### Text excerpt
##############################

Ironically, in purely dollar terms, artwork in the form of paintings by dead legends has proven to be among the most lucrative investments in recent years—not non-fungible tokens but actual paintings. Rumors fly of storehouses filled with Renaissance and Modernist masterworks tucked away in climate-controlled crates as mere investments, hidden from plebeian eyes—a slightly more extreme form of the wealth gap that has always existed in access to art.

 

Does the value of artwork equate to the dollar, yuan, or rupee value a would-be appreciator is willing to pay? Multiplied by the population of that audience? Is, for instance, a superhero movie at $12 per ticket multiplied by an audience of 40 million of identical value to a single painting purchased for $480 million by a lone Scrooge McJohnGaltMusk who hides it away for his eyes alone and suffers not a photon of its beauty to touch the retina of a lesser human?

##############################

### Extracted information
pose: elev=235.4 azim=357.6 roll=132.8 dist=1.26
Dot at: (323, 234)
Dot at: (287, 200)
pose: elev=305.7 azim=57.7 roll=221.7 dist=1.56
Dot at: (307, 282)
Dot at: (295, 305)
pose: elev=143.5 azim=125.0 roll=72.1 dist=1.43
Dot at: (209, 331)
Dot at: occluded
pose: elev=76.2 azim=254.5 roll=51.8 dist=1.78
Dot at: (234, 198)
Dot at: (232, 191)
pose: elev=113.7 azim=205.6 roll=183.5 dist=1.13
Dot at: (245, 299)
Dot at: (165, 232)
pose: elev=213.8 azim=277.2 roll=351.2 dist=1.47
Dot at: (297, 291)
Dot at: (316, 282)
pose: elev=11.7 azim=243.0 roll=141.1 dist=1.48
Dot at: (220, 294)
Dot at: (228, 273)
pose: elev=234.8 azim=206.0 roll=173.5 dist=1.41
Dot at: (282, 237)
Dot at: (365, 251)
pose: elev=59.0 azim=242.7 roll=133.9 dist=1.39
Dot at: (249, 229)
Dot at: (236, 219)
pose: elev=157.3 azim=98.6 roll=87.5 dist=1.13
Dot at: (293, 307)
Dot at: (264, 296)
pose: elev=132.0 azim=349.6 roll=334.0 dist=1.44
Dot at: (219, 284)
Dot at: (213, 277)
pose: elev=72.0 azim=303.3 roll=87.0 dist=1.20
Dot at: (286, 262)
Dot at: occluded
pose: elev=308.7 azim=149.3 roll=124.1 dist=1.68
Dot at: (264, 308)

##############################

### Challenges
(a) Name every currency that the art-value text mentions.
(b) In the art-value text, what is the price per ticket for the superhero movie?
The rows aren't needed for any of this.

### Answers for the exercise
(a) Dollar, yuan, rupee

(b) $12